*INFORMATION PROVIDED*.
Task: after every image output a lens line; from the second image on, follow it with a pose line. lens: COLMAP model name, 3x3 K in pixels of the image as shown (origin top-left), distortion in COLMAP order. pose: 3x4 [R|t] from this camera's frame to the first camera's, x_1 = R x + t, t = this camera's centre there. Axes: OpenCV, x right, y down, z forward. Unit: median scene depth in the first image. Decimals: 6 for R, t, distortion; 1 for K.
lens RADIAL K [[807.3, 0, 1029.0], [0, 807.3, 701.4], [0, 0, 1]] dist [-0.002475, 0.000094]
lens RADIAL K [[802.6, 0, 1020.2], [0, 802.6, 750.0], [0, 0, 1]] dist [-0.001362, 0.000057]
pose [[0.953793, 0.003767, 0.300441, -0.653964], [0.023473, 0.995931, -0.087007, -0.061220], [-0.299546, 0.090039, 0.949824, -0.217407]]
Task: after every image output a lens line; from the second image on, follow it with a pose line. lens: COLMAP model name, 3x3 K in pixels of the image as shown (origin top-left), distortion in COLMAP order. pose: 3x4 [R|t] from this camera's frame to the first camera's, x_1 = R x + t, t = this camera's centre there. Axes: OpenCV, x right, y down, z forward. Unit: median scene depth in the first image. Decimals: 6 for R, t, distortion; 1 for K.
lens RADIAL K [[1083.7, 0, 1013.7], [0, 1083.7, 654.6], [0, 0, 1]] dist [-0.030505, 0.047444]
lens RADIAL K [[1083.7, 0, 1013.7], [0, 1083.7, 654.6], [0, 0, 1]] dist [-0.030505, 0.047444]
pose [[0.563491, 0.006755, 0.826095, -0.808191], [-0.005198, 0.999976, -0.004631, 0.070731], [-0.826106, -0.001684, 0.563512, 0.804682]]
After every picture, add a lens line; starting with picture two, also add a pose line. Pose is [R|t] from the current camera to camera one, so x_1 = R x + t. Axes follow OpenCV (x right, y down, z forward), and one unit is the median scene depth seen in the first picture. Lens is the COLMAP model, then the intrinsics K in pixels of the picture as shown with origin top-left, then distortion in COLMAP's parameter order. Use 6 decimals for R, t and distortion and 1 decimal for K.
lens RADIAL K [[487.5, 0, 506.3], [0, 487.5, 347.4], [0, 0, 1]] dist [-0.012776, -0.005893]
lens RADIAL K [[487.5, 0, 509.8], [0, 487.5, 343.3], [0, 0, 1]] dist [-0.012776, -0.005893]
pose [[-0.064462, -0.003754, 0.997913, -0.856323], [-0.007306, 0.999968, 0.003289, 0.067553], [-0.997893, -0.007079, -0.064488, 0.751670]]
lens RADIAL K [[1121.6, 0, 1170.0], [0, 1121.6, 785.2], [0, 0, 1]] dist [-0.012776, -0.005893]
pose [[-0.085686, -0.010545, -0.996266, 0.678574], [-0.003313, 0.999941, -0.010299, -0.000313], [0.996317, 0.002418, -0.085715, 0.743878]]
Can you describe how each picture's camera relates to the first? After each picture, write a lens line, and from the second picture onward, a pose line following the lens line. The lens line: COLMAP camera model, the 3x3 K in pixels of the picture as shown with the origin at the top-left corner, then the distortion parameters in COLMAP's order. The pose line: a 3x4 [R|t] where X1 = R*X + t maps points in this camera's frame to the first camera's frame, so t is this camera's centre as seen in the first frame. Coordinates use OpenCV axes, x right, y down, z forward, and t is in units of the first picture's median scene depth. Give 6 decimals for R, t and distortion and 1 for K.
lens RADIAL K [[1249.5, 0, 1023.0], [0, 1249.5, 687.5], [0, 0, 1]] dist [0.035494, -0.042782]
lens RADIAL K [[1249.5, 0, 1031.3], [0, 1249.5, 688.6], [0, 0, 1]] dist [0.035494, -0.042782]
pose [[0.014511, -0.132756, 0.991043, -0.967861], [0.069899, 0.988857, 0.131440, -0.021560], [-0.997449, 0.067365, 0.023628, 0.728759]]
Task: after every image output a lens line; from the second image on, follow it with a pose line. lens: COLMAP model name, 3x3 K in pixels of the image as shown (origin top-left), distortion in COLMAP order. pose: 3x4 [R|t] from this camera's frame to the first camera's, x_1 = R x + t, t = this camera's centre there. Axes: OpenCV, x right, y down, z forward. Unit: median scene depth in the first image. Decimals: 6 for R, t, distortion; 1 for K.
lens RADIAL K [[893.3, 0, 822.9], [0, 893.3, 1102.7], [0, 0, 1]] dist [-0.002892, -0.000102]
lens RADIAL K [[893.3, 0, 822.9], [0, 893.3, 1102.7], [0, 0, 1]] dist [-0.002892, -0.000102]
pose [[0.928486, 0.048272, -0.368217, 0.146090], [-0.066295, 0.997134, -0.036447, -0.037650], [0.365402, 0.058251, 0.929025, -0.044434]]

*WHAT THIS TASK INVOLVES*. Reproduce the data verbatim, starting with its first line and ending after the line that contains "dist [-0.002475, 0.000094]". Include both end lines.

*RESULT OF THIS TASK*.
Task: after every image output a lens line; from the second image on, follow it with a pose line. lens: COLMAP model name, 3x3 K in pixels of the image as shown (origin top-left), distortion in COLMAP order. pose: 3x4 [R|t] from this camera's frame to the first camera's, x_1 = R x + t, t = this camera's centre there. Axes: OpenCV, x right, y down, z forward. Unit: median scene depth in the first image. Decimals: 6 for R, t, distortion; 1 for K.
lens RADIAL K [[807.3, 0, 1029.0], [0, 807.3, 701.4], [0, 0, 1]] dist [-0.002475, 0.000094]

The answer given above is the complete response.